The new film, a real-life tale of a violin-playing tramp who had trained at New York’s Julliard School of music, is being shot documentary-style in downtown Los Angeles, using 250 real homeless people as extras. ‘It couldn’t be more different from Atonement if it tried,’ says Sarah Greenwood, who has transformed a street 3km outside LA’s centre into a duplicate Skid Row, the area where the homeless live.
It is the first time she and Spencer have worked in LA, and they are finding it enlightening. ‘As Brits working in the States for the first time, we’ve come to everything with a fresh eye, finding ordinary things that the locals might see as mundane – such as the way their dustcarts flip bins over when they collect rubbish – all rather exciting.’

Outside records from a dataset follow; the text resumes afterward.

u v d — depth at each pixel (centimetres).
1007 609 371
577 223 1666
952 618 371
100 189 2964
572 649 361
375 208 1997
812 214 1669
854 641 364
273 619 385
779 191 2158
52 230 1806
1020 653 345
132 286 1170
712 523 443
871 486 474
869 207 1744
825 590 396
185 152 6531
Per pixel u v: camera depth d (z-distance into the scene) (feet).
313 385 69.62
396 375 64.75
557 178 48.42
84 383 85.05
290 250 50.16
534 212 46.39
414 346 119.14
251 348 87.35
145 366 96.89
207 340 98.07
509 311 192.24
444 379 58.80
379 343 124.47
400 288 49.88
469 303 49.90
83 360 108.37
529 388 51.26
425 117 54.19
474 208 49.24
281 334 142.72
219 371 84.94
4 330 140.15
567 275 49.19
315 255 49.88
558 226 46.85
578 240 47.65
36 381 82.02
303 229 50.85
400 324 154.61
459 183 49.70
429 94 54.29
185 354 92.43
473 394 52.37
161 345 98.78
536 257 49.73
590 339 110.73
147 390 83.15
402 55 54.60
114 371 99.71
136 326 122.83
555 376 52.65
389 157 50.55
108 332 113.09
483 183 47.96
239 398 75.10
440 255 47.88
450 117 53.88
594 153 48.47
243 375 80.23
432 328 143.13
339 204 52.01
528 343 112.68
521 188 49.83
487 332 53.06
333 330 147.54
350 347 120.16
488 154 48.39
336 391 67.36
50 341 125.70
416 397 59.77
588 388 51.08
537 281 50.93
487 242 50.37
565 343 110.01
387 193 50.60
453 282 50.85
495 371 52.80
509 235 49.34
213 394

The two have worked together since they were both attached to the now defunct design department at the BBC. When the BBC phased out its in-house designers in the mid-1990s, Greenwood and Spencer moved from TV to film, designing Keep the Aspidistra Flying and The Governess, set in the 1930s and 1940s respectively. These were followed by three more low-budget British movies with contemporary settings/ Born Romantic, This Year’s Love and Starter for 10. Greenwood and Spencer have also designed the new period drama Miss Pettigrew Lives for a Day.
Spencer fleshes out Greenwood’s visions with character detail. ‘Katie is so much more than a set decorator,’ says Greenwood. ‘She is always the first person I’ll turn to, to discuss ideas gleaned from the script. Designing for film and TV is always as much about understanding and interpreting the script as it is about the visual effects. Everything starts with the script.’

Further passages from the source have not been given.